What to produce :: Repeat, line for line, the entries below from the first line to the line containing "Nacho Berdiales", counting both ends.

Supplied material ::
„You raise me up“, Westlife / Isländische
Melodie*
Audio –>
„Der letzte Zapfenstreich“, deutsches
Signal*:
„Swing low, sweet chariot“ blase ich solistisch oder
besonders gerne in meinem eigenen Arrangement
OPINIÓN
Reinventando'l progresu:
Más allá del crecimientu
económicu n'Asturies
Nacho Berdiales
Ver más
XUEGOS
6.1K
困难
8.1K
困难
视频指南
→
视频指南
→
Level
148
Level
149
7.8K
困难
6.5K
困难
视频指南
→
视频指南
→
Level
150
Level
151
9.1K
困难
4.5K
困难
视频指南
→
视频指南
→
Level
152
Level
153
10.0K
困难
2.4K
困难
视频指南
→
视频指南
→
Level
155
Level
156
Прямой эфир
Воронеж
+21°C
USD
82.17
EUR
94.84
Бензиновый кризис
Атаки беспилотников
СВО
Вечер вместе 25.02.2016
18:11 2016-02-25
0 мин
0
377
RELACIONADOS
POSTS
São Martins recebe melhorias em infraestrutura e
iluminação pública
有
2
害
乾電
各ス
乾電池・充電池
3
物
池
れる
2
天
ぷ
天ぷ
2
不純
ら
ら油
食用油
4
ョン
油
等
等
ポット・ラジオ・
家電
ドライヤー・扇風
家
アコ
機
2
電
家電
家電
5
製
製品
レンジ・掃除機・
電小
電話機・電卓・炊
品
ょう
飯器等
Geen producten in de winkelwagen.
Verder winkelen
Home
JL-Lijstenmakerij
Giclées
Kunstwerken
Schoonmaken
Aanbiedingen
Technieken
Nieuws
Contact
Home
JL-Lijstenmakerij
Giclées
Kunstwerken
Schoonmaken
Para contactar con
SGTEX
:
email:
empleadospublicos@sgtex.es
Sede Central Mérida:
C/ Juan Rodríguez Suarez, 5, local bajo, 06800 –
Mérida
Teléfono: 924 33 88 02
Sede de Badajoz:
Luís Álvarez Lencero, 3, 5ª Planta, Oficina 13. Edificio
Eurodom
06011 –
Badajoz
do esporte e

Written reply ::
„You raise me up“, Westlife / Isländische
Melodie*
Audio –>
„Der letzte Zapfenstreich“, deutsches
Signal*:
„Swing low, sweet chariot“ blase ich solistisch oder
besonders gerne in meinem eigenen Arrangement
OPINIÓN
Reinventando'l progresu:
Más allá del crecimientu
económicu n'Asturies
Nacho Berdiales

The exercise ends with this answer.